Regional newspaper companies, including ACM which owns this masthead, are asking for urgent federal government help in the face of an existential crisis brought about by a dramatic rise in the cost of newsprint.
Proprietors have known for some time Australia's only newsprint manufacturer was planning to increase its prices and had factored in a 30 per cent jump in the cost of paper. What they could not prepare for was an actual increase in the cost of the product of 80 per cent.
This is why ACM, in conjunction with the Country Press Association, has appealed to the Communications Minister Paul Fletcher for emergency funding to soften the immediate impact of the new pricing structure.
While Mr Fletcher is yet to accede to the request, Deputy Prime Minister Barnaby Joyce has spoken out in support of regional newspapers saying they play a vital role in the lives of the communities they serve and needed to be protected.
Although the federal government is already considering recommendations for assistance to regional and community mastheads following the recent parliamentary inquiry into regional newspapers there are fears this may come too late.
Labor's communications spokeswoman Michelle Rowland and Opposition Leader Anthony Albanese have already flagged bipartisan support for an immediate positive response.
The CPA and ACM want an urgent intervention in the form of emergency funding to stop mastheads, some of which have served their communities for up to 150 years or more, from falling off a cliff. Longer term assistance, based on the recommendations to the parliamentary inquiry, would then provide a bridge to a more sustainable future.

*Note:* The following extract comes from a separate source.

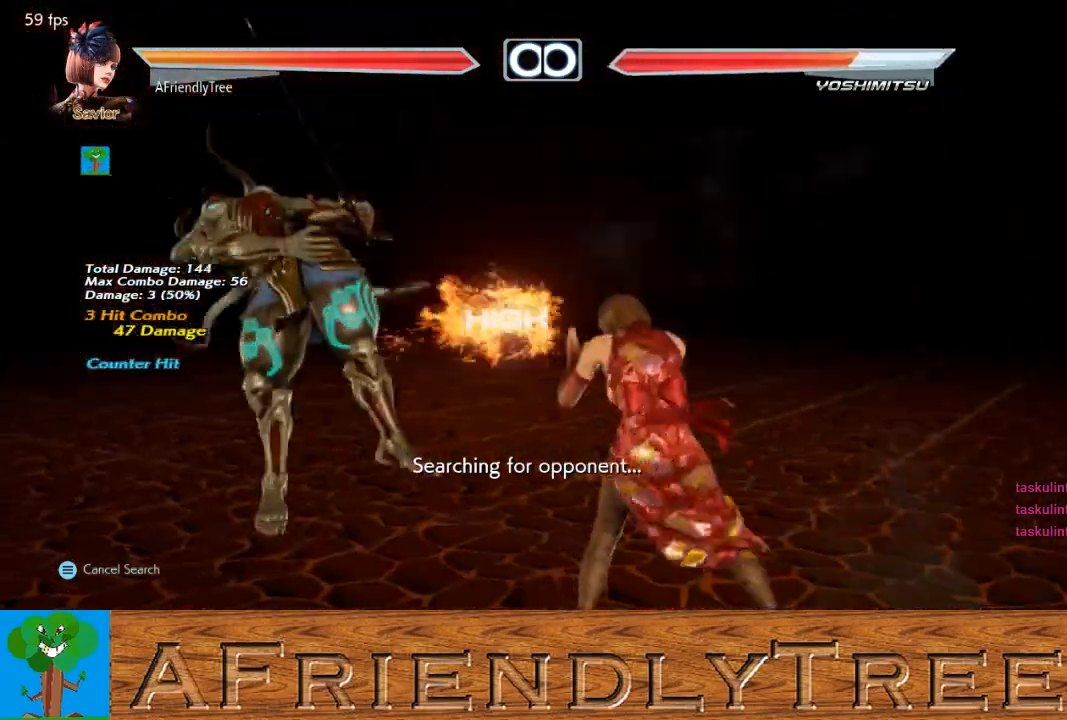
{"buttons": [], "left_stick": "center", "events": [[67, "left_stick", "center"], [133, "SQUARE", "up"], [300, "left_stick", "down"], [367, "left_stick", "left"], [500, "left_stick", "center"]]}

Key recommendations from ACM to the inquiry included tax concessions for newsprint purchases, tax rebates for local businesses that take out advertising in their community masthead and a minimum spend by the federal government on advertising in regional print media.
With the price rises to take effect on July 1 time is short. Unless a rescue package is developed soon it may be too late for some communities to save the local newspaper.